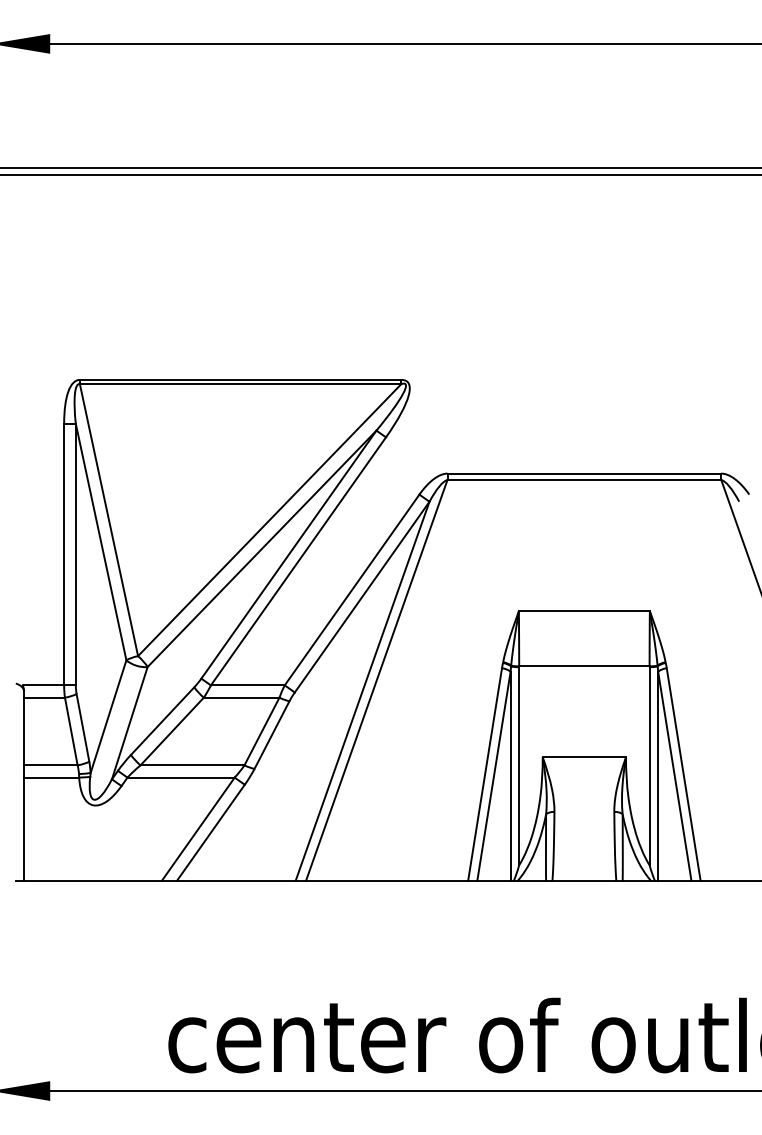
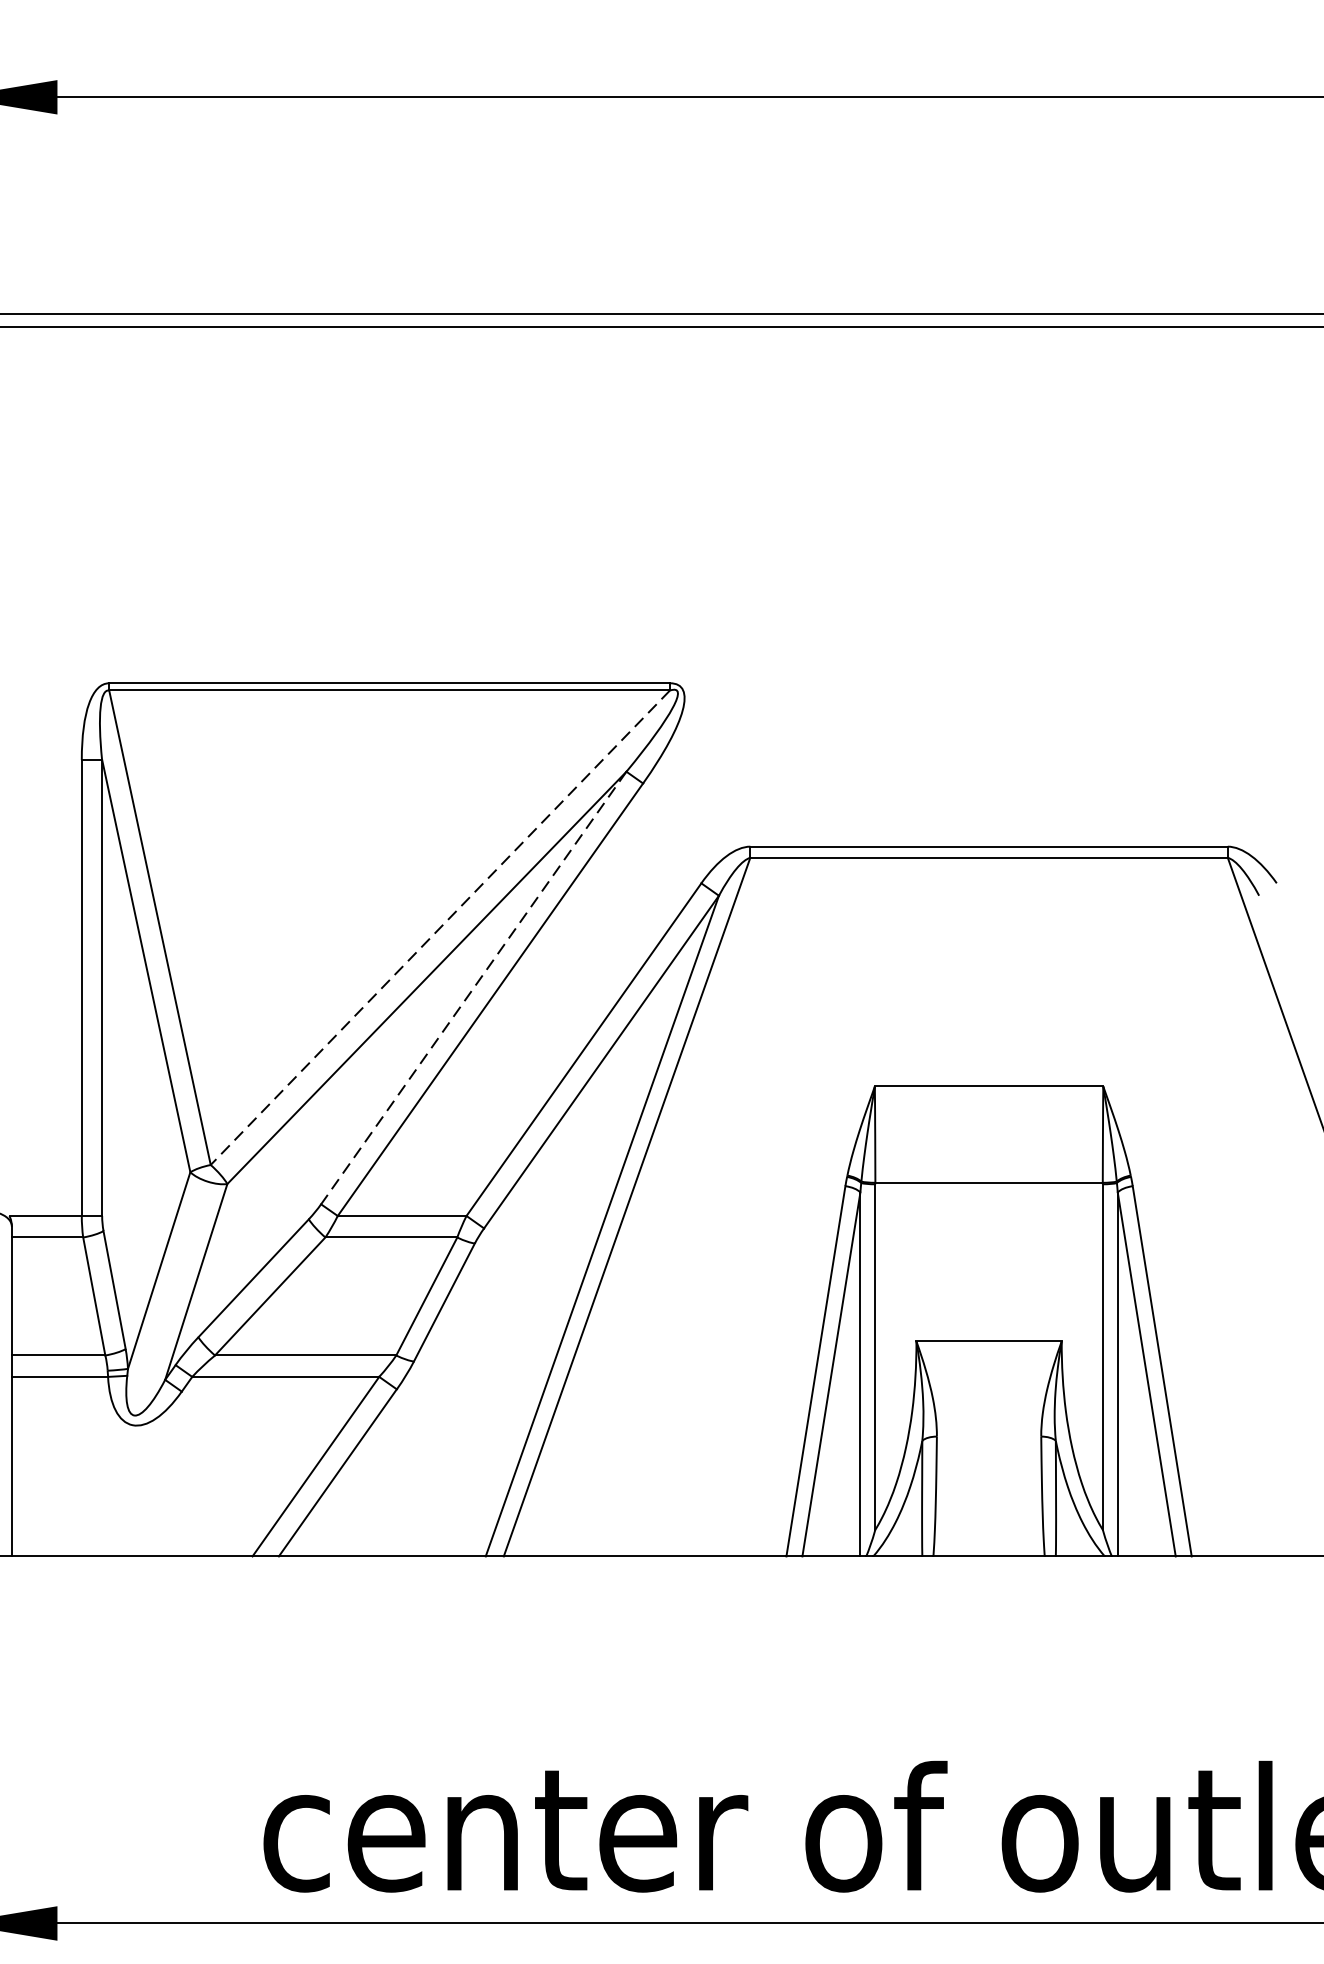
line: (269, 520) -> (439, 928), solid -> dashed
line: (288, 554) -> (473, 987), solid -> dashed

* * *

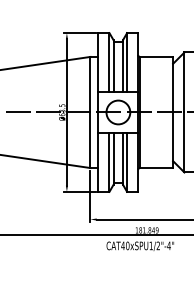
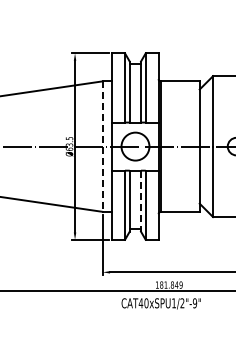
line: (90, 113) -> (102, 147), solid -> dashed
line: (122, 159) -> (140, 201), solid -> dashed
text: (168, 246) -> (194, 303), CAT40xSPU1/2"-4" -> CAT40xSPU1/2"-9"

__REQUIRED ACTION__
Would you print, exactly as written, every line above from the one holding "line: (269, 520)" through the one holding "line: (288, 554)", with both included and no other lines?

__ANSWER TO THE EXERCISE__
line: (269, 520) -> (439, 928), solid -> dashed
line: (288, 554) -> (473, 987), solid -> dashed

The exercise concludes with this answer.